In the State of Indiana a first offense dui is termed “Operating a Motor Vehilce While Intoxicated.” Such an offense can be designated as a Class A Misdemeanor or Class C Misdemenaor. A Class A Misdemeanor is subject to up to one year in jail and a five thousand ($5,000) dollar fine. Such an offense is usually linked to level of breath alcohol test result and/or driving impairment alleged. As such, the labeling of a Class A Misdmeanor DUI may typically be “Operating a Motor Vehicle While Intoxicated Endangering a Person.” (although some counties either through lack of knowledge or inattention will often not affix additional endangerment language)
A Class C misdemeanor can be labeled merely as “Operating While Intoxicated” (without endangerment language) or “Operating With an Alcohol Content Equivalent to .08 or higher” and is subject to up to sixty days in county jail and a five hundred ($500) fine.
However, other than how the offense is labeled, the distinction between the two misdemeanor offenses for punishment purposes within this context is usually minimal in apllication. Whether a Class A or C misdemeanor dui, with proper representation jail time for such an offense should never exceed the sixty day maximum of the lower Class C Misdemeanor absent aggravating legal circumstances. Speaking on behalf of my clients, it is rare that jail time for such an offense is warranted (altough certain counties may require minimal incarceration even for a first offense) whether entered as under either misdmeanor.
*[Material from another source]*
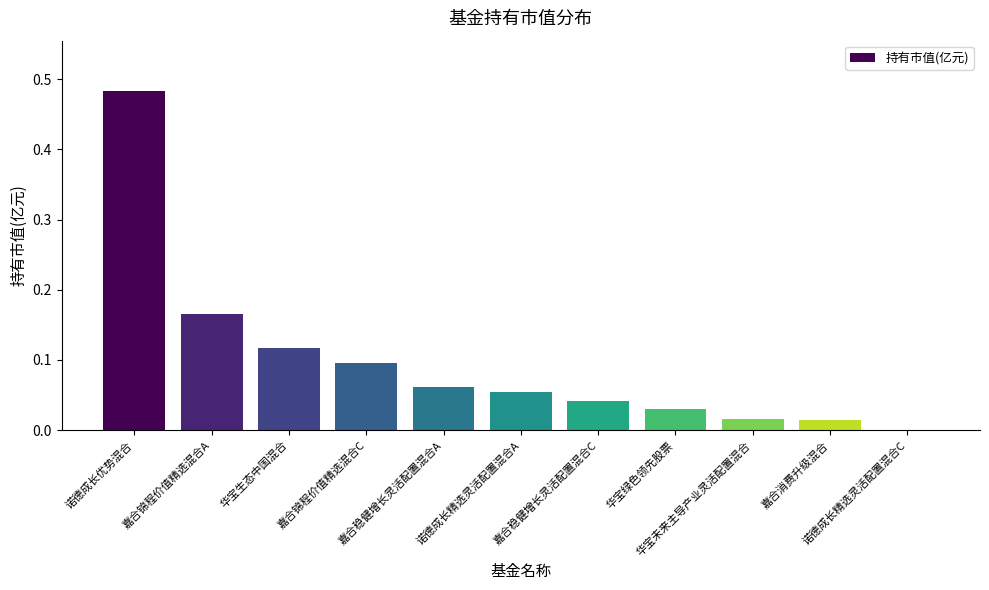

What is the sum of all values?

1.1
In the even that a dismissal is not possible, an experienced dui attorney will usually be able to secure a reduction in fine level below one hundred dollars, in either classification absent unique circumstances. In all such cases mandatory fees of two hundred dollars plus at present one hundred sixty six dollars in court costs must be paid in addition to any recurring monthly probation costs.
If I am able to intervene on behalf of a client quickly enough, it is always my intent to look for any and all means by which a dui prosecution can be dismissed or thrown out of court prior to trial. Where this is not possible, I generally convey to my clients that I hope to make their experience more of a minor inconvenience than a criminal nightmare.
Once the possibility of incarceration has been eliminated, dui requirements of probation must be addressed. A range of court options including an alcohol evaluation, complying with whatever recommendations are ordered, community service, victim impact panels which require those on probation to learn the impact of drunk driving from victims and an assortment of other potential restrictions are avilable for the court's consideration. Home detention, work release, monitorng devices for alcohol either in the home or vehicle must always be challenged in appropriate circumstances. No alcohol or frequenting bars and drug and alcohol testing in one form or another is commonly ordered.
It is important to note that these options are always dependant on different factors including but not limited to: the skill of your defense attorney, how quickly the attorney has been brought in to the case in your defense, the strengths or weaknesses of the case against you, and many times the county in Indiana where your dui prosecution is being held.
Unfortunately, on far too many occassions I have taken over the defense of dui cases originally handled by general practice attorneys. In such instances the above referenced options may have been altered or limited dependant upon the time frame left to reverse course and the extent by which my client’s legal defense and options can be salvaged.
In addition to court ordered penalties mentioned, most people are additionally burdened, if not more so, by the mandatory imposition of a driver’s license suspension out the outset of one's dui prosecution. It is then that upon finding of probable cause that one tested above the legal limit of .08 that an initial license suspension of 180 days will be imposed by the Indiana BMV. This suspension cannot be terminated until the prosecution has been resolved. At that time the court has the authority to suspend the individual's license for up to two years. Although the present laws do not place a minimum suspension period for court ordered suspensions, the vast majority of jurisdictions will not allow for a suspension for less than 90 days to the maximum of two years absent special circumstances. However, if one had submitted to a breath test this later to be imposed court ordered suspension period can be reduced by the number of days suspended by the Indiana BMV during the course of the case prosecution.